◆ EXTRACTED DATA
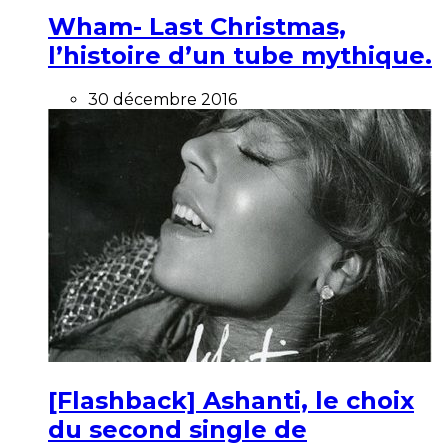
Wham- Last Christmas,
l’histoire d’un tube mythique.
30 décembre 2016
[Flashback] Ashanti, le choix
du second single de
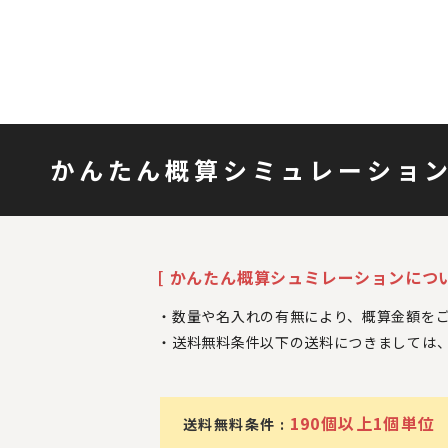
かんたん概算シミュレーショ
[ かんたん概算シュミレーションについ
数量や名入れの有無により、概算金額を
送料無料条件以下の送料につきましては
190個以上1個単位
送料無料条件 :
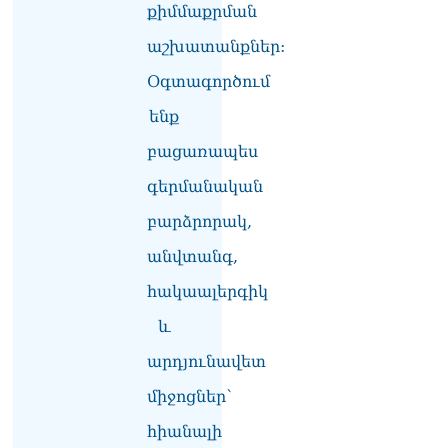
դատարան
քիմմաքրման
07.08.2026
աշխատանքներ:
Ռուսաստանում հայտնել
Օգտագործում
են, որ կանխել են
Հայաստան 16 մլն ռուբլու
ենք
ապօրինի արտահանումը
07.08.2026
բացառապես
գերմանական
Ուղիղ միացում․ ԱՄՈԹԻ
ՕՐ․ Կաթողիկոսի գործով
բարձրորակ,
դատական առաջին նիստը
07.08.2026
անվտանգ,
ՏԵՍԱՆՅՈւԹ․ «Այսօր ձեզ
հակաալերգիկ
համար ազգային ամոթի
և
օ՞ր է»․ լրագրողը՝ ՔՊ-
ական պատգամավոր
արդյունավետ
Ռուզաննա Երեմյանին
07.08.2026
միջոցներ՝
ՏԵՍԱՆՅՈւԹ․ «Հնարավո՞ր
հիանալի
է զրկվեք մանդատից»․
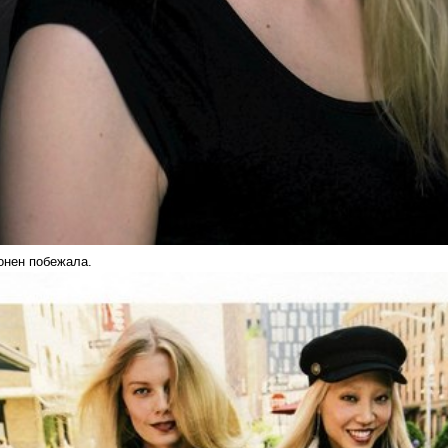
онен побежала.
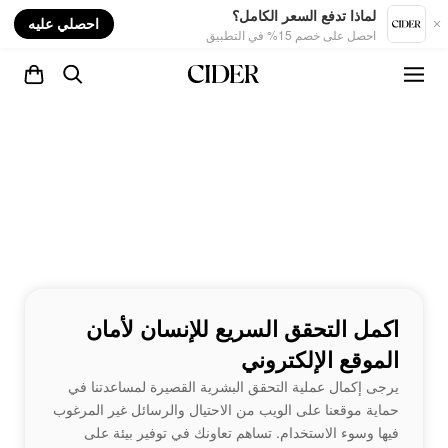
nt
لماذا تدفع السعر الكامل؟
احصلي عليه
احصل على خصم 15% في التطبيق
اكمل التحقق السريع للإنسان لأمان
الموقع الإلكتروني
يرجى إكمال عملية التحقق البشرية القصيرة لمساعدتنا في
حماية موقعنا على الويب من الاحتيال والرسائل غير المرغوب
فيها وسوء الاستخدام. تساهم تعاونك في توفير بيئة على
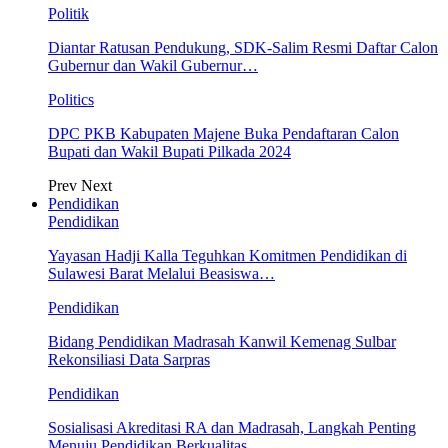
Politik
Diantar Ratusan Pendukung, SDK-Salim Resmi Daftar Calon
Gubernur dan Wakil Gubernur…
Politics
DPC PKB Kabupaten Majene Buka Pendaftaran Calon
Bupati dan Wakil Bupati Pilkada 2024
Prev
Next
Pendidikan
Pendidikan
Yayasan Hadji Kalla Teguhkan Komitmen Pendidikan di
Sulawesi Barat Melalui Beasiswa…
Pendidikan
Bidang Pendidikan Madrasah Kanwil Kemenag Sulbar
Rekonsiliasi Data Sarpras
Pendidikan
Sosialisasi Akreditasi RA dan Madrasah, Langkah Penting
Menuju Pendidikan Berkualitas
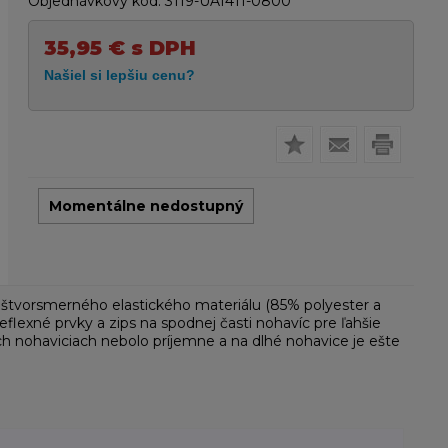
Objednávkový kód:
3119-UA1411-0800
35,95
€
s DPH
Momentálne nedostupný
 štvorsmerného elastického materiálu (85% polyester a
reflexné prvky a zips na spodnej časti nohavíc pre ľahšie
h nohaviciach nebolo príjemne a na dlhé nohavice je ešte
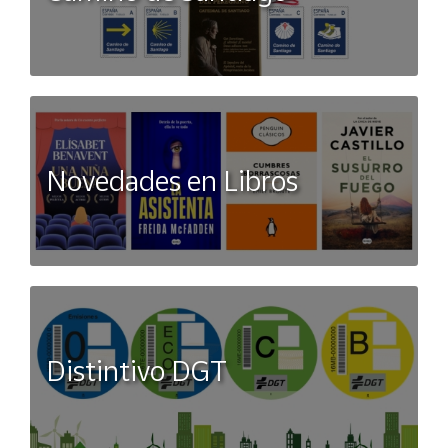
Novedades en Libros
Distintivo DGT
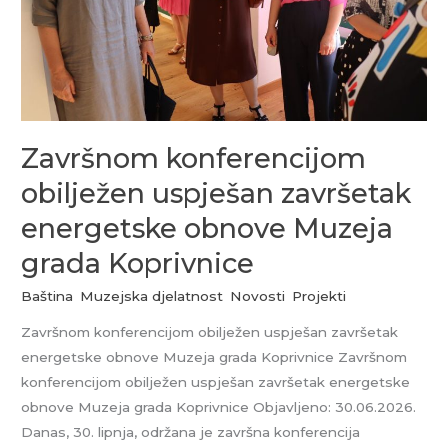
obnove
Muzeja
grada
Koprivnice
Završnom konferencijom
obilježen uspješan završetak
energetske obnove Muzeja
grada Koprivnice
Baština
,
Muzejska djelatnost
,
Novosti
,
Projekti
Završnom konferencijom obilježen uspješan završetak
energetske obnove Muzeja grada Koprivnice Završnom
konferencijom obilježen uspješan završetak energetske
obnove Muzeja grada Koprivnice Objavljeno: 30.06.2026.
Danas, 30. lipnja, održana je završna konferencija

◆ TASK OBJECTIVE
Wherever a picture appears, omit it; copy the rest of the data exactly.

◆ ANSWER TO THIS PROBLEM
Wham- Last Christmas,
l’histoire d’un tube mythique.
30 décembre 2016
[Flashback] Ashanti, le choix
du second single de
かんたん概算シミュレーショ
[ かんたん概算シュミレーションについ
数量や名入れの有無により、概算金額を
送料無料条件以下の送料につきましては
190個以上1個単位
送料無料条件 :
դատարան
քիմմաքրման
07.08.2026
աշխատանքներ:
Ռուսաստանում հայտնել
Օգտագործում
են, որ կանխել են
Հայաստան 16 մլն ռուբլու
ենք
ապօրինի արտահանումը
07.08.2026
բացառապես
գերմանական
Ուղիղ միացում․ ԱՄՈԹԻ
ՕՐ․ Կաթողիկոսի գործով
բարձրորակ,
դատական առաջին նիստը
07.08.2026
անվտանգ,
ՏԵՍԱՆՅՈւԹ․ «Այսօր ձեզ
հակաալերգիկ
համար ազգային ամոթի
և
օ՞ր է»․ լրագրողը՝ ՔՊ-
ական պատգամավոր
արդյունավետ
Ռուզաննա Երեմյանին
07.08.2026
միջոցներ՝
ՏԵՍԱՆՅՈւԹ․ «Հնարավո՞ր
հիանալի
է զրկվեք մանդատից»․
онен побежала.
nt
لماذا تدفع السعر الكامل؟
احصلي عليه
احصل على خصم 15% في التطبيق
اكمل التحقق السريع للإنسان لأمان
الموقع الإلكتروني
يرجى إكمال عملية التحقق البشرية القصيرة لمساعدتنا في
حماية موقعنا على الويب من الاحتيال والرسائل غير المرغوب
فيها وسوء الاستخدام. تساهم تعاونك في توفير بيئة على
Politik
Diantar Ratusan Pendukung, SDK-Salim Resmi Daftar Calon
Gubernur dan Wakil Gubernur…
Politics
DPC PKB Kabupaten Majene Buka Pendaftaran Calon
Bupati dan Wakil Bupati Pilkada 2024
Prev
Next
Pendidikan
Pendidikan
Yayasan Hadji Kalla Teguhkan Komitmen Pendidikan di
Sulawesi Barat Melalui Beasiswa…
Pendidikan
Bidang Pendidikan Madrasah Kanwil Kemenag Sulbar
Rekonsiliasi Data Sarpras
Pendidikan
Sosialisasi Akreditasi RA dan Madrasah, Langkah Penting
Menuju Pendidikan Berkualitas
Objednávkový kód:
3119-UA1411-0800
35,95
€
s DPH
Momentálne nedostupný
 štvorsmerného elastického materiálu (85% polyester a
reflexné prvky a zips na spodnej časti nohavíc pre ľahšie
h nohaviciach nebolo príjemne a na dlhé nohavice je ešte
Novedades en Libros
Distintivo DGT
obnove
Muzeja
grada
Koprivnice
Završnom konferencijom
obilježen uspješan završetak
energetske obnove Muzeja
grada Koprivnice
Baština
,
Muzejska djelatnost
,
Novosti
,
Projekti
Završnom konferencijom obilježen uspješan završetak
energetske obnove Muzeja grada Koprivnice Završnom
konferencijom obilježen uspješan završetak energetske
obnove Muzeja grada Koprivnice Objavljeno: 30.06.2026.
Danas, 30. lipnja, održana je završna konferencija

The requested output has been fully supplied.